Brighton is a British hotspot weather wise. It's been the place to go and be beside the seaside since way before the 18th century, when it was decided that sea waters were good for the health.
The town's Georgian squares and crescents remain to this day, as well as the lasting legacy of the Oriental-inspired, John Nash-designed Royal Pavilion.
Down at the long shingle beach you'll find the iconic Brighton Pier. Here, you can compare hanging over the sea on The Turbo Coaster with a gentler experience of the Volks Electric Railway, which has been running along the beachfront since 1883.
Shoppers can browse for bargains in Snoopers Paradise on the Laines, where charming narrow streets are full of independent shops, cafés and pubs.
The Cathedral city of Chichester is on the River Lavant, just off the south coast and at the bottom of the South Downs.
It's home to the Grade II listed Chichester Festival Theatre, where many top plays and shows open before transferring to London's West End.
Chichester also has impeccable sporting connections with Glorious Goodwood, a highlight of the society horse racing calendar.
If you're a petrolhead, visit Goodwood Motorsport which has top-class racing and the famous Festival of Speed. You can even try out your own skills with one of their track and off-road driving experiences.
Back in the city, you'll find some 20th century art by Marc Chagall and Graham Sutherland at the 900 year old Chichester Cathedral alongside the detailed medieval masonry of the 12th century Lazarus Reliefs.
The Roman influence can be seen at Fishbourne Roman Palace, which has a huge collection of mosaics and one of the earliest "formal" gardens in Britain.
Or sunbathing and swimming, visit the award-winning West Witterings Beach which is at the entrance to the harbour.
The evocative green landscape of the South Downs has long inspired novelists and poets.
Now a national park stretching across 1,600km2, artists such as William Blake, T.S Elliot and Virginia Woolf all drew inspiration from the rolling hills, chalk cliffs, ancient woodland and river valleys.
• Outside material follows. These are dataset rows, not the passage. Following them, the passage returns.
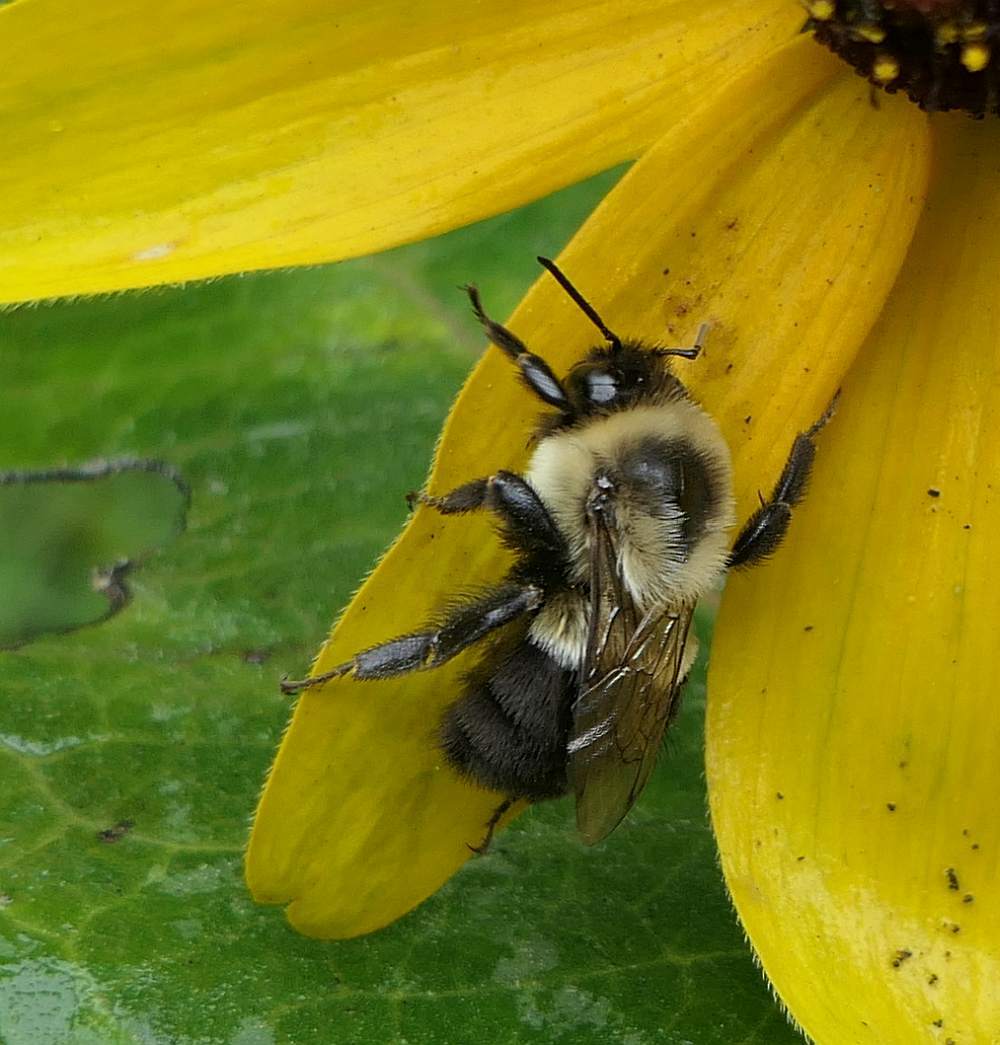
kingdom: Animalia
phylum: Arthropoda
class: Insecta
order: Hymenoptera
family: Apidae
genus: Bombus
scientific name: Bombus impatiens
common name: Common eastern bumble bee
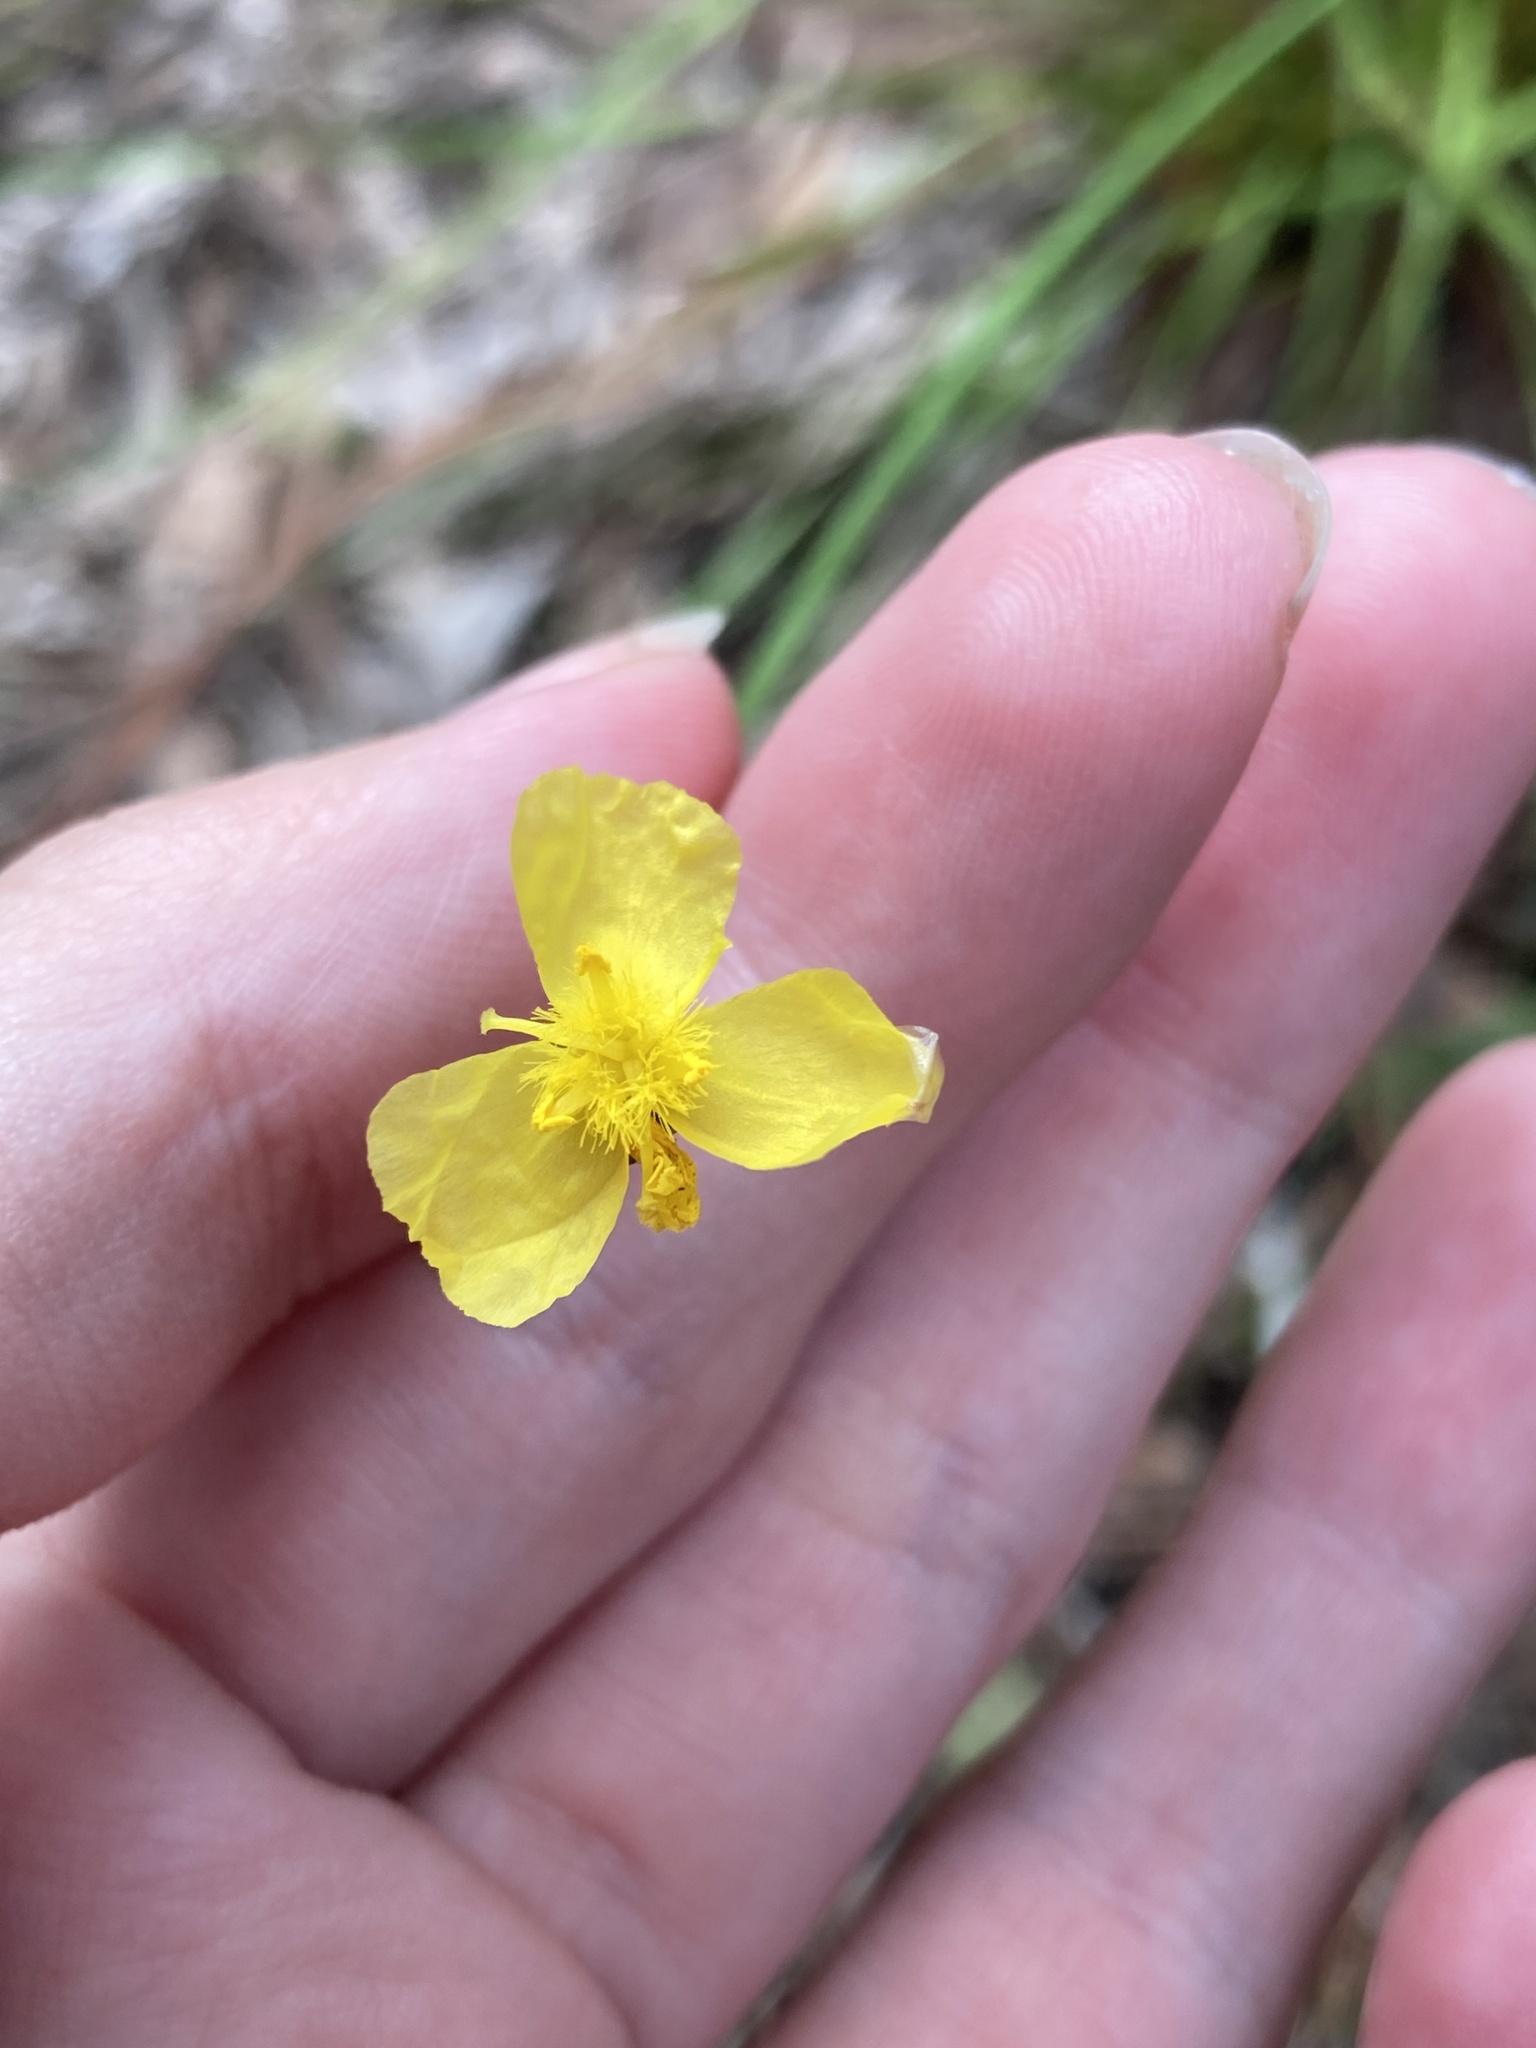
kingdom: Plantae
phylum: Tracheophyta
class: Liliopsida
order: Poales
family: Xyridaceae
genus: Xyris
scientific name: Xyris elliottii
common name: Elliot's yelloweyed grass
Against this quintessentially English backdrop are some of the oldest trees in Britain, including the Yews in Kingly Vale.
On the wildlife front, you can see native amphibians and reptiles in their natural habitat at the Arundel Wetland Centre by taking a guided boat safari through the reeds.
Or if you want a taste of English folklore, time your visit with the eerie Lewes Bonfire Celebrations, including the Martyrs Crosses procession, which takes place in early November.